**Passage to read**
This is an archive of the discontinued LLVM Phabricator instance.

[InstCombine] optimize unsigned icmp of increment
ClosedPublic

Authored by Deewiant on Sep 17 2016, 8:13 AM.

Details

Summary

Allows LLVM to optimize sequences like the following:

%add = add nuw i32 %x, 1
%cmp = icmp ugt i32 %add, %y

Into:

%cmp = icmp uge i32 %x, %y

Previously, only signed comparisons were being handled.

Decrements could also be handled, but 'sub nuw %x, 1' is currently canonicalized to 'add %x, -1' in InstCombineAddSub, losing the nuw flag. Removing that canonicalization seems like it might have far-reaching ramifications so I kept this simple for now.

**Required work**
• A. Reproduce the review summary word for word, starting at "This is an archive" and ending at "2016, 8:13 AM.".
• B. Using the review summary, decide whether each statement agrees with it and support each yes or no with the deciding words quoted exactly: (i) before this change, only signed comparisons were handled; (ii) the canonicalization in InstCombineAddSub keeps the nuw flag; (iii) the optimized result compares %x and %y with icmp uge.
The listing has no role in this exercise.

**Extracted material**
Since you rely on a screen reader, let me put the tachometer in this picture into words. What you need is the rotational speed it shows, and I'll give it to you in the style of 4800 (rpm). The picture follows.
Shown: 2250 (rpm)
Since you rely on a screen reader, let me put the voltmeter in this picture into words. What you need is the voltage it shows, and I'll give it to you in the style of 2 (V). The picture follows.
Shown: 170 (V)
--
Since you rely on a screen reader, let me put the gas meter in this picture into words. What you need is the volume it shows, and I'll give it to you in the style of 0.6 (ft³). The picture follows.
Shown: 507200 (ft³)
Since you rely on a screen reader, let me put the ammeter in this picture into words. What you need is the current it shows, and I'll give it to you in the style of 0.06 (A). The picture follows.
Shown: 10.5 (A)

**Outputs by task**
• A.
This is an archive of the discontinued LLVM Phabricator instance.

[InstCombine] optimize unsigned icmp of increment
ClosedPublic

Authored by Deewiant on Sep 17 2016, 8:13 AM.

• B.
(i) Yes: "Previously, only signed comparisons were being handled."
(ii) No: "'sub nuw %x, 1' is currently canonicalized to 'add %x, -1' in InstCombineAddSub, losing the nuw flag."
(iii) Yes: "%cmp = icmp uge i32 %x, %y"